AUX MOTIFS QU’aux termes de l’article 10 de la loi du 10 juillet 1965, les copropriétaires sont tenus de participer aux charges entraînées par les services collectifs et les éléments d’équipement commun en fonction de l’utilité que ces services et éléments présentent à l’égard de chaque lot ;

qu’il est justifié de ce qu’aux termes du règlement de copropriété les dépenses d’énergie électrique nécessaire au fonctionnement de l’ascenseur sont réparties proportionnellement à l’étage où se trouve chaque lot ;

que s’il est loisible aux rédacteurs des règlements de copropriété, pour satisfaire aux exigences de ce texte, de tenir compte, pour l’établissement de la répartition des charges de réparation et d’entretien des éléments d’équipement commun, de modalités plus précises, il n’en demeure pas moins qu’une clause qui se contente de disposer que ‘‘Tous les frais de répartition, d’entretien concernant l’ascenseur et sa machinerie, ou son remplacement, ainsi que les frais d’assurances contre les accidents causés par l’ascenseur, seront supportés par les copropriétaires des étages au prorata de leurs droits dans les parties communes de l’immeuble.
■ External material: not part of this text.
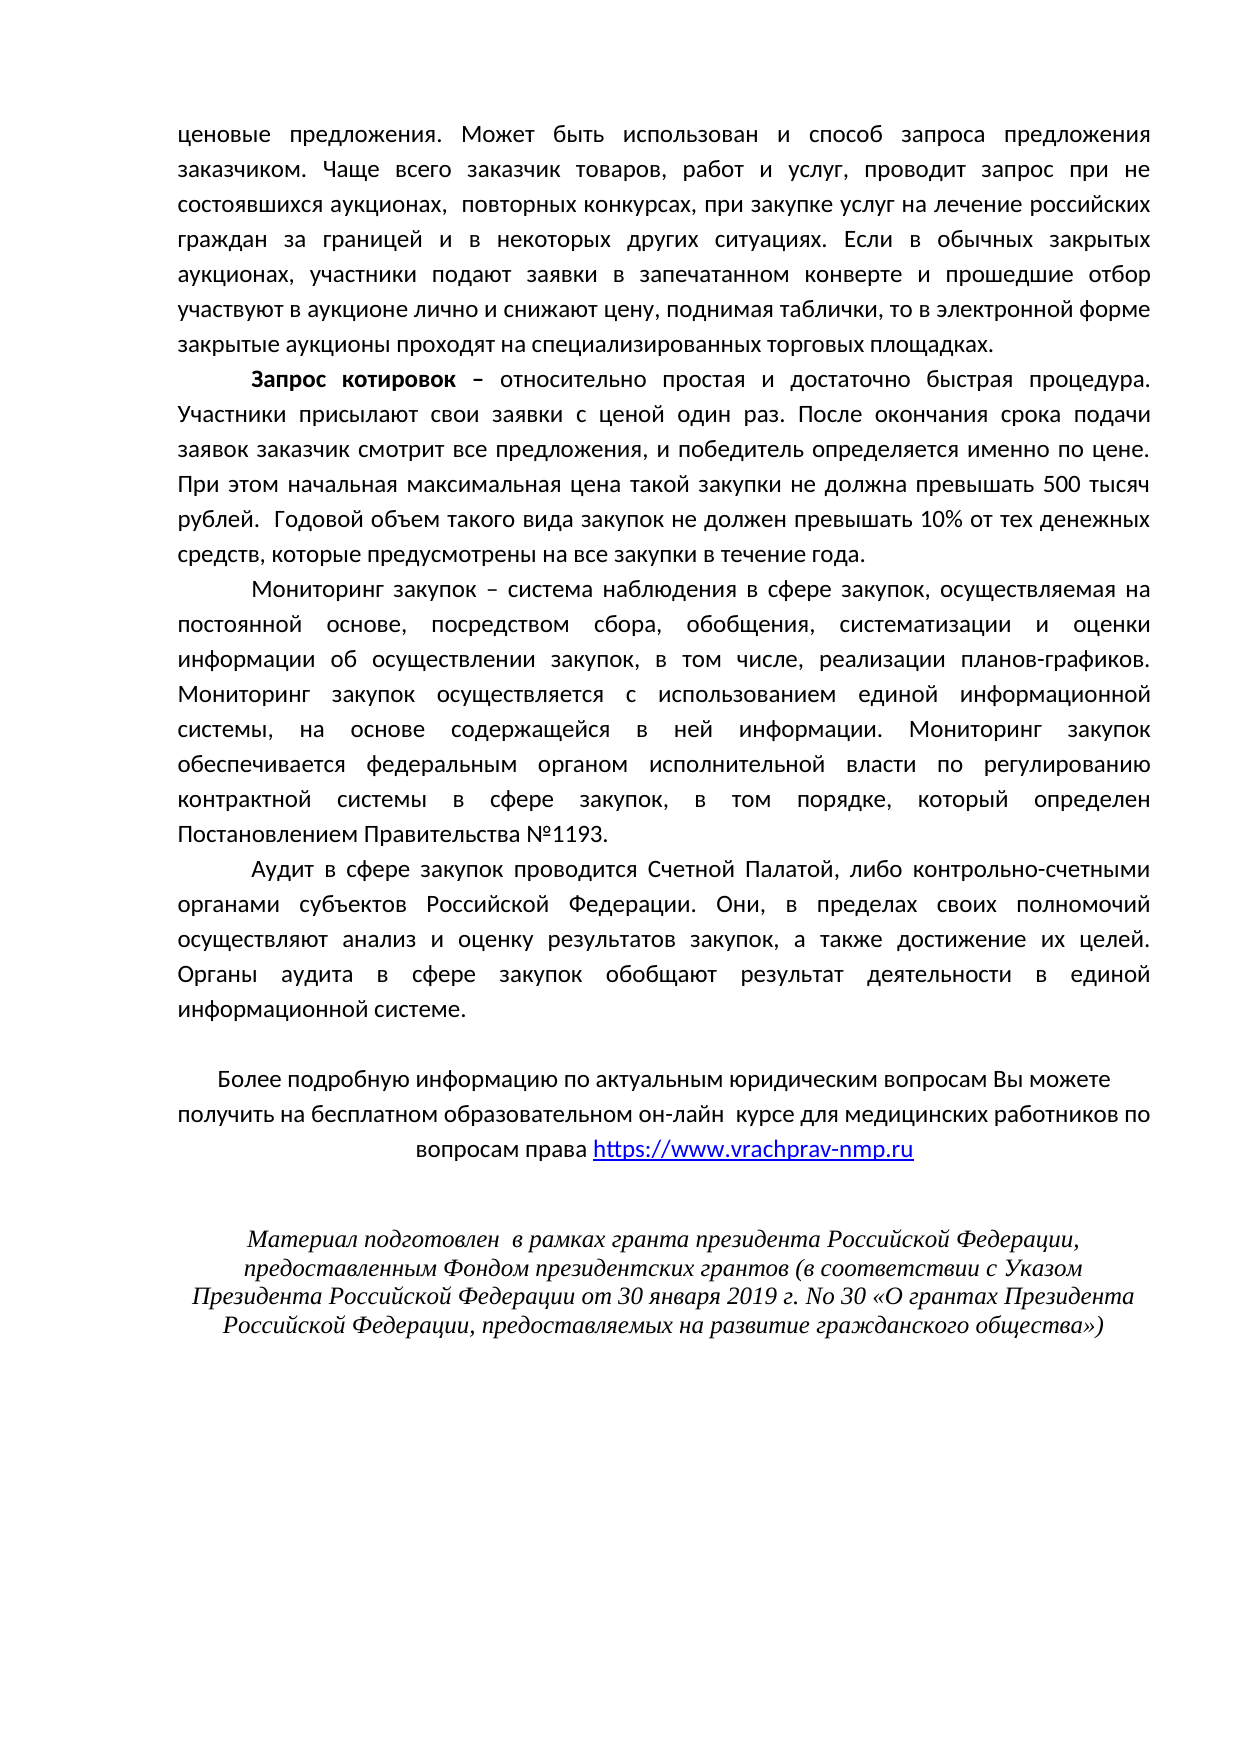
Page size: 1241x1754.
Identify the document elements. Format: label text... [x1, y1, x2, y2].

Les copropriétaires du rez-de-chaussée n’auront pas à y participer » ne contrevient pas à ces prescriptions, dès lors que ce texte, s’il impose que soit convenue une répartition des charges selon un critère d’utilité, ce qui en exclut les lots non servis, n’exige pas que cette répartition, en ce qu’elle est relative à la réparation et à l’entretien des équipements communs, parties communes, tienne compte d’une utilisation effective qui, au demeurant, ne dépend pas seulement de la situation de chaque lot dans l’immeuble mais aussi de circonstances de fait tenant à l’intérêt que présente l’équipement pour chacun, circonstances qui ne sauraient être déterminées a priori ;

 

1°) ALORS QUE l’article 10 de la loi du 10 juillet 1965 distingue, en considération de leur objet, les charges spécifiquement générées par des « services collectif » et des « éléments d’équipement commun » qui sont réparties selon un critère d’utilité (alinéa 1), des autres charges communes générales réparties en fonction des tantièmes de copropriété (alinéa 2) ; que le critère d’utilité posé par le premier alinéa de ce texte est dès lors d’application impérative pour toutes les charges afférentes à un élément d’équipement commun, sans qu’il y ait lieu de distinguer selon la nature des charges en cause ; qu’en décidant que le critère d’utilité est d’application facultative pour les travaux de réparation et d’entretien d’un ascenseur, valablement répartis en fonction des tantièmes en ce qu’ils portent sur les « parties communes », la cour d’appel a violé les dispositions d’ordre public de l’article 10 de la loi du 10 juillet 1965 ;

 

2°) ALORS QU’il résulte de l’article 10 alinéa 1 de la loi de 1965 que le critère d’utilité est d’application impérative pour la répartition des charges spéciales « à l’égard de chaque lot » ; qu’en affirmant que, s’agissant des charges de réparation et d’entretien, ce texte impose une répartition en fonction de l’utilité à seule fin d’exclure de la répartition les lots non servis par l’élément d’équipement commun en cause, et non pour la répartition proprement dite des charges de réparation et d’entretien entre les lots servis par cet équipement, la Cour d’appel a violé les dispositions impératives du texte susvisé ;

 

3°) ALORS QUE l’article 10 alinéa 1 de la loi du 10 juillet 1965 impose que la clé de répartition des charges stipulée au règlement de copropriété concernant un élément d’équipement commun ait été déterminée de manière objective, au regard de « l’utilité » que cet élément présente « à l’égard de chaque lot », abstraction faite de l’utilisation effective que pourrait en faire chacun des copropriétaires ; qu’en affirmant que le critère d’utilité ne saurait être déterminé a priori en ce qu’il dépend « d’une utilisation effective » qui est notamment fonction « de circonstances de fait tenant à l’intérêt que présente l’équipement pour chacun » pour en déduire que l’article 12 b alinéa 2 du règlement de copropriété est valable, la Cour d’appel a, derechef, violé les dispositions de l’article 10 alinéa 1er de la loi du 10 juillet 1965.